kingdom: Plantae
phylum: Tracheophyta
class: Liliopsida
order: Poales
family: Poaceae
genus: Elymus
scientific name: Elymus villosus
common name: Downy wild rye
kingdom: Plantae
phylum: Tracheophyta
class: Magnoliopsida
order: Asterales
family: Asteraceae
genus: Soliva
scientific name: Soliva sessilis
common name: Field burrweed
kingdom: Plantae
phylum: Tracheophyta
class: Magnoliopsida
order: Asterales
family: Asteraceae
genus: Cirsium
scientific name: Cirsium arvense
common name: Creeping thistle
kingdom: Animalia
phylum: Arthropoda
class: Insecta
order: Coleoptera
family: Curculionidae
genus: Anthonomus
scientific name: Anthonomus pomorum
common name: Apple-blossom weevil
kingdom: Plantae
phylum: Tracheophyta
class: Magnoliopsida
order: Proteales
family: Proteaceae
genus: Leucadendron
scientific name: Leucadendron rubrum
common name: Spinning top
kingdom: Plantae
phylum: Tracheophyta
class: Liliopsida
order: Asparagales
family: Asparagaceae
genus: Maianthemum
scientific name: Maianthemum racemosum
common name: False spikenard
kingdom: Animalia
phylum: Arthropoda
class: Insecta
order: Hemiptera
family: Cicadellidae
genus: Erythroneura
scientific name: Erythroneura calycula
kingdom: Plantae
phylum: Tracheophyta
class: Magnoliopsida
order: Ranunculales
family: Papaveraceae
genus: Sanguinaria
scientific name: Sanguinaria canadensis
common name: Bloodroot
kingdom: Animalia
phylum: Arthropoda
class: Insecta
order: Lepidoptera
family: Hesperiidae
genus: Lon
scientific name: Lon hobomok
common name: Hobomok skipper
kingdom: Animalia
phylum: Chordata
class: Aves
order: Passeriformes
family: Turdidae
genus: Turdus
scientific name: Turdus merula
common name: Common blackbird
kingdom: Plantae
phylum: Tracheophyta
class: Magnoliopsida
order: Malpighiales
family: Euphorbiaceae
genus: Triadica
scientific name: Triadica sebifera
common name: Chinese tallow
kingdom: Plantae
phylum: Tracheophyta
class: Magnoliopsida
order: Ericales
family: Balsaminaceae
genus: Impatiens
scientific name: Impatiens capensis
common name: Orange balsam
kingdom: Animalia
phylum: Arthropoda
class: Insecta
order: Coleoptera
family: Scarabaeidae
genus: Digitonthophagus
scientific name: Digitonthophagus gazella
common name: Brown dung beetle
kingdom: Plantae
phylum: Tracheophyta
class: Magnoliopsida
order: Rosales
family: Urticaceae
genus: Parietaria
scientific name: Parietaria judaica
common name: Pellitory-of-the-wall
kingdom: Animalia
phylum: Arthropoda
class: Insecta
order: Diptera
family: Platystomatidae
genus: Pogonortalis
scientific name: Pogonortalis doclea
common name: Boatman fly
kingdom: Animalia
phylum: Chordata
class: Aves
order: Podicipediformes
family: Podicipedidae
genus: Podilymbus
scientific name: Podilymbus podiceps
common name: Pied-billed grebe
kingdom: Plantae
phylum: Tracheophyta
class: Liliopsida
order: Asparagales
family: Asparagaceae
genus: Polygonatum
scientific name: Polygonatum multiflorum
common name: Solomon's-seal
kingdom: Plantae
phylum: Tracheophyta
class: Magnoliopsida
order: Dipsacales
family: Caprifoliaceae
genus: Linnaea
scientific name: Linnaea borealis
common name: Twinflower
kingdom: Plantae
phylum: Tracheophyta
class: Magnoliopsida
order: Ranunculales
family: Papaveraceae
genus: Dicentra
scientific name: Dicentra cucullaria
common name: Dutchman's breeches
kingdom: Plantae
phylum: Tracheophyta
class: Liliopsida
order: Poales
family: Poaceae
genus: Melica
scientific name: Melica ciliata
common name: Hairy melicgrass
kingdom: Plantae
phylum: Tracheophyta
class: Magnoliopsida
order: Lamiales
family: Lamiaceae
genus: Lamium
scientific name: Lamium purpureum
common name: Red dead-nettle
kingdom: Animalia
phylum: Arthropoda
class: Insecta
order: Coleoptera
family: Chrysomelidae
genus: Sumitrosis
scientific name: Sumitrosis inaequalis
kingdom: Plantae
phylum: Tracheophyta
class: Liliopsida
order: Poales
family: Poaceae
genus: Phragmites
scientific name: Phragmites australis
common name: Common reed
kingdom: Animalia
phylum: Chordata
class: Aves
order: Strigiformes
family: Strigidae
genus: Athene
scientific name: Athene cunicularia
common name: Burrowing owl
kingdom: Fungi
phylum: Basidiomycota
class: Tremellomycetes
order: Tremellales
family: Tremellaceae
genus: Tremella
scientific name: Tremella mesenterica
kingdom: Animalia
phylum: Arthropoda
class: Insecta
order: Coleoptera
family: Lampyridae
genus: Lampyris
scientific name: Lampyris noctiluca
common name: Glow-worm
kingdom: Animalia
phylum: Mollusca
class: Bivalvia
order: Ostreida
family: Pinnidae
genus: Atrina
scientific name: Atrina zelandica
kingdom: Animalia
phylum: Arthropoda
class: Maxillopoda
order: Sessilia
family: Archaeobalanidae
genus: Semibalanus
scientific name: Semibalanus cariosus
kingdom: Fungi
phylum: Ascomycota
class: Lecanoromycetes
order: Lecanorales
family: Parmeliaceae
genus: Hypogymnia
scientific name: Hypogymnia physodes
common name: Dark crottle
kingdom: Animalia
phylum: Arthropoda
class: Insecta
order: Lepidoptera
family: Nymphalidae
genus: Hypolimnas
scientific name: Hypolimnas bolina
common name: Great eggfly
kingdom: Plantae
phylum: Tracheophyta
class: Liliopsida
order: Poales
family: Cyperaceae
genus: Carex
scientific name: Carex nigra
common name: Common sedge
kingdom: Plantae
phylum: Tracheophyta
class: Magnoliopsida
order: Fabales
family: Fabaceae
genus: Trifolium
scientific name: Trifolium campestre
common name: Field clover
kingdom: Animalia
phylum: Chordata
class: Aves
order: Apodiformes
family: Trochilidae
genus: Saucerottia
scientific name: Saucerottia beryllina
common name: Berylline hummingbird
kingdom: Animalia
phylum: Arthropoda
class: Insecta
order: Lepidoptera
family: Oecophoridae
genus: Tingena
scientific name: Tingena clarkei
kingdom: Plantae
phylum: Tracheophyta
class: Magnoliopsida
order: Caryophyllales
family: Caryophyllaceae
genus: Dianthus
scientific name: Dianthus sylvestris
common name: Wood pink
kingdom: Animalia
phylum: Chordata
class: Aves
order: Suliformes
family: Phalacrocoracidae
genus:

▶ _TASK TO COMPLETE_: Copy out every one of the records above, changing each "common name" to "vernacular name" and leaving everything else unchanged.

▶ _OUTPUT OF THE TASK_:
kingdom: Plantae
phylum: Tracheophyta
class: Liliopsida
order: Poales
family: Poaceae
genus: Elymus
scientific name: Elymus villosus
vernacular name: Downy wild rye
kingdom: Plantae
phylum: Tracheophyta
class: Magnoliopsida
order: Asterales
family: Asteraceae
genus: Soliva
scientific name: Soliva sessilis
vernacular name: Field burrweed
kingdom: Plantae
phylum: Tracheophyta
class: Magnoliopsida
order: Asterales
family: Asteraceae
genus: Cirsium
scientific name: Cirsium arvense
vernacular name: Creeping thistle
kingdom: Animalia
phylum: Arthropoda
class: Insecta
order: Coleoptera
family: Curculionidae
genus: Anthonomus
scientific name: Anthonomus pomorum
vernacular name: Apple-blossom weevil
kingdom: Plantae
phylum: Tracheophyta
class: Magnoliopsida
order: Proteales
family: Proteaceae
genus: Leucadendron
scientific name: Leucadendron rubrum
vernacular name: Spinning top
kingdom: Plantae
phylum: Tracheophyta
class: Liliopsida
order: Asparagales
family: Asparagaceae
genus: Maianthemum
scientific name: Maianthemum racemosum
vernacular name: False spikenard
kingdom: Animalia
phylum: Arthropoda
class: Insecta
order: Hemiptera
family: Cicadellidae
genus: Erythroneura
scientific name: Erythroneura calycula
kingdom: Plantae
phylum: Tracheophyta
class: Magnoliopsida
order: Ranunculales
family: Papaveraceae
genus: Sanguinaria
scientific name: Sanguinaria canadensis
vernacular name: Bloodroot
kingdom: Animalia
phylum: Arthropoda
class: Insecta
order: Lepidoptera
family: Hesperiidae
genus: Lon
scientific name: Lon hobomok
vernacular name: Hobomok skipper
kingdom: Animalia
phylum: Chordata
class: Aves
order: Passeriformes
family: Turdidae
genus: Turdus
scientific name: Turdus merula
vernacular name: Common blackbird
kingdom: Plantae
phylum: Tracheophyta
class: Magnoliopsida
order: Malpighiales
family: Euphorbiaceae
genus: Triadica
scientific name: Triadica sebifera
vernacular name: Chinese tallow
kingdom: Plantae
phylum: Tracheophyta
class: Magnoliopsida
order: Ericales
family: Balsaminaceae
genus: Impatiens
scientific name: Impatiens capensis
vernacular name: Orange balsam
kingdom: Animalia
phylum: Arthropoda
class: Insecta
order: Coleoptera
family: Scarabaeidae
genus: Digitonthophagus
scientific name: Digitonthophagus gazella
vernacular name: Brown dung beetle
kingdom: Plantae
phylum: Tracheophyta
class: Magnoliopsida
order: Rosales
family: Urticaceae
genus: Parietaria
scientific name: Parietaria judaica
vernacular name: Pellitory-of-the-wall
kingdom: Animalia
phylum: Arthropoda
class: Insecta
order: Diptera
family: Platystomatidae
genus: Pogonortalis
scientific name: Pogonortalis doclea
vernacular name: Boatman fly
kingdom: Animalia
phylum: Chordata
class: Aves
order: Podicipediformes
family: Podicipedidae
genus: Podilymbus
scientific name: Podilymbus podiceps
vernacular name: Pied-billed grebe
kingdom: Plantae
phylum: Tracheophyta
class: Liliopsida
order: Asparagales
family: Asparagaceae
genus: Polygonatum
scientific name: Polygonatum multiflorum
vernacular name: Solomon's-seal
kingdom: Plantae
phylum: Tracheophyta
class: Magnoliopsida
order: Dipsacales
family: Caprifoliaceae
genus: Linnaea
scientific name: Linnaea borealis
vernacular name: Twinflower
kingdom: Plantae
phylum: Tracheophyta
class: Magnoliopsida
order: Ranunculales
family: Papaveraceae
genus: Dicentra
scientific name: Dicentra cucullaria
vernacular name: Dutchman's breeches
kingdom: Plantae
phylum: Tracheophyta
class: Liliopsida
order: Poales
family: Poaceae
genus: Melica
scientific name: Melica ciliata
vernacular name: Hairy melicgrass
kingdom: Plantae
phylum: Tracheophyta
class: Magnoliopsida
order: Lamiales
family: Lamiaceae
genus: Lamium
scientific name: Lamium purpureum
vernacular name: Red dead-nettle
kingdom: Animalia
phylum: Arthropoda
class: Insecta
order: Coleoptera
family: Chrysomelidae
genus: Sumitrosis
scientific name: Sumitrosis inaequalis
kingdom: Plantae
phylum: Tracheophyta
class: Liliopsida
order: Poales
family: Poaceae
genus: Phragmites
scientific name: Phragmites australis
vernacular name: Common reed
kingdom: Animalia
phylum: Chordata
class: Aves
order: Strigiformes
family: Strigidae
genus: Athene
scientific name: Athene cunicularia
vernacular name: Burrowing owl
kingdom: Fungi
phylum: Basidiomycota
class: Tremellomycetes
order: Tremellales
family: Tremellaceae
genus: Tremella
scientific name: Tremella mesenterica
kingdom: Animalia
phylum: Arthropoda
class: Insecta
order: Coleoptera
family: Lampyridae
genus: Lampyris
scientific name: Lampyris noctiluca
vernacular name: Glow-worm
kingdom: Animalia
phylum: Mollusca
class: Bivalvia
order: Ostreida
family: Pinnidae
genus: Atrina
scientific name: Atrina zelandica
kingdom: Animalia
phylum: Arthropoda
class: Maxillopoda
order: Sessilia
family: Archaeobalanidae
genus: Semibalanus
scientific name: Semibalanus cariosus
kingdom: Fungi
phylum: Ascomycota
class: Lecanoromycetes
order: Lecanorales
family: Parmeliaceae
genus: Hypogymnia
scientific name: Hypogymnia physodes
vernacular name: Dark crottle
kingdom: Animalia
phylum: Arthropoda
class: Insecta
order: Lepidoptera
family: Nymphalidae
genus: Hypolimnas
scientific name: Hypolimnas bolina
vernacular name: Great eggfly
kingdom: Plantae
phylum: Tracheophyta
class: Liliopsida
order: Poales
family: Cyperaceae
genus: Carex
scientific name: Carex nigra
vernacular name: Common sedge
kingdom: Plantae
phylum: Tracheophyta
class: Magnoliopsida
order: Fabales
family: Fabaceae
genus: Trifolium
scientific name: Trifolium campestre
vernacular name: Field clover
kingdom: Animalia
phylum: Chordata
class: Aves
order: Apodiformes
family: Trochilidae
genus: Saucerottia
scientific name: Saucerottia beryllina
vernacular name: Berylline hummingbird
kingdom: Animalia
phylum: Arthropoda
class: Insecta
order: Lepidoptera
family: Oecophoridae
genus: Tingena
scientific name: Tingena clarkei
kingdom: Plantae
phylum: Tracheophyta
class: Magnoliopsida
order: Caryophyllales
family: Caryophyllaceae
genus: Dianthus
scientific name: Dianthus sylvestris
vernacular name: Wood pink
kingdom: Animalia
phylum: Chordata
class: Aves
order: Suliformes
family: Phalacrocoracidae
genus:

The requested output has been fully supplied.